店舗紹介(立地、外観、雰囲気)
新橋の路地裏にひっそりと佇む伝説的な日本料理店「京味」。1階と2階で入口が分かれており、暖簾をくぐる瞬間から特別な緊張感が走る。店内は写真撮影禁止で、料理と会話に集中できる設計。訪問日はご主人・西さんの80歳誕生日にあたり、弟子や関係者から贈られた花々が飾られ、和やかさと緊張感が同居する雰囲気だった。人間国宝級と称されたご主人が膝の痛みを押して何度も席に足を運び、心のこもった会話をしてくださったことは忘れられない体験である。

コースやメニューの流れ
会席はおまかせ一本で進み、滋味に富んだ前菜から甘味に至るまで唯一無二の展開だった。
- 前菜:瓜に鱧のすり身を詰めた一品。繊細さと旨味の融合。
- 造り:鯛の昆布〆巻き、生くちこ、雲丹。力強く鮮烈な旨味が舌を震わせる。
- 珍味:鱧の卵と浮き袋。他では味わえない究極の珍味。
- 碗物:ずいきの碗。柔らかく、季節を映す風味が心を和ませる。
- 焚合せ:無花果の味噌風味。まるごと柔らかく煮込まれ、芸術的な仕上がり。
- 焼物:茄子と鰊、鱧の湯引きと皮炙り。香ばしさと旨味が際立つ。
- 椀物:すだちを添えた鱧の碗。澄み切った出汁が体に沁み渡る。
- 季節料理:松茸、コチのお造り。ポン酢で河豚にも通じる旨さ。
- 鮎料理:鮎の塩焼きと風干し。ふっくらとした焼きと珍味の対比が絶妙。
- 逸品:とろろと鮑の摺り流し。海と山の滋味が調和する。
- 食事:ハラスご飯。皮の香ばしさと身の旨味のバランスが至高で、何杯でも食べたくなる。

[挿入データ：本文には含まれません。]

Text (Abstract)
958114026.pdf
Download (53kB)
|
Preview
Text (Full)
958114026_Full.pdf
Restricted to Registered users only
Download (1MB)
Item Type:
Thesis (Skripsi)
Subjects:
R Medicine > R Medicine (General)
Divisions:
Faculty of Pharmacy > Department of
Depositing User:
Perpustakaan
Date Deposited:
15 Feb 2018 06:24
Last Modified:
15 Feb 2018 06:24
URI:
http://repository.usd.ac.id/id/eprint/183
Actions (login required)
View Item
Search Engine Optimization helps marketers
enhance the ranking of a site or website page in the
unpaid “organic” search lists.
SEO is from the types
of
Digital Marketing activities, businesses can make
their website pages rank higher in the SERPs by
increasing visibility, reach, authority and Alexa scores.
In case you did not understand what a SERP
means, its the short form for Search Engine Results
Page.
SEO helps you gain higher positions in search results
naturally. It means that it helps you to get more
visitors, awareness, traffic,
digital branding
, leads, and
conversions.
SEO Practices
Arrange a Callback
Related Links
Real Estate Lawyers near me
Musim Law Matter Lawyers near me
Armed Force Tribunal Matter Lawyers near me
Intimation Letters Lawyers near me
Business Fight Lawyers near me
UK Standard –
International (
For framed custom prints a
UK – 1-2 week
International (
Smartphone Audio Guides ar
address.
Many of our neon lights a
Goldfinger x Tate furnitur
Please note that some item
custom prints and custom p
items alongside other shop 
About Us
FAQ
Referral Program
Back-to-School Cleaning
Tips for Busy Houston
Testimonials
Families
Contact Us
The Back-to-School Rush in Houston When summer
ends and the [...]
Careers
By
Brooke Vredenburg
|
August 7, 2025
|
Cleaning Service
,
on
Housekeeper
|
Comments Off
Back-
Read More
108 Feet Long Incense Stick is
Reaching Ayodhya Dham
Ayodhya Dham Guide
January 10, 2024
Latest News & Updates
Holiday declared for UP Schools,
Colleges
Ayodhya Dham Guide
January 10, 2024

- 甘味:わらび餅、くずきり、温かいぜんざいの三種。特別に供され、余韻を長く残す締め。
味わい・特徴の分析
「京味」の料理は一皿ごとに“ここでしか食べられない”と断言できる完成度。素材の持ち味を極限まで引き出し、調理技法と構成でさらに深みを与える。珍味から碗物、焼物まで、味覚の幅が大きいにもかかわらず、全体を通じて一貫性がある。弟子の店では絶対に再現できない、“本物”の凄みが漂っていた。
お酒やペアリングの紹介
最初は生ビールで喉を潤し、日本酒は飛騨の銘酒「天領」のみを提供。やや辛口でキレがあり、鱧や鮎の滋味豊かな味をさらに際立たせる。料理を受け止める力と引き立てる力を併せ持つ、まさに料理の伴侶となる酒だった。

総評(価格・コスパ・印象・再訪意欲)
料理、空間、人。全てが“伝説”の名にふさわしい。4万円台という高額帯ながら、その唯一無二の味とおもてなしを考えれば高いどころかむしろ安いと感じられるほど。食べ終えてもなお余韻が続き、「The 京味」という言葉しか当てはまらない特別な体験であった。再訪は叶わぬが、日本料理の歴史に残る奇跡の名店である。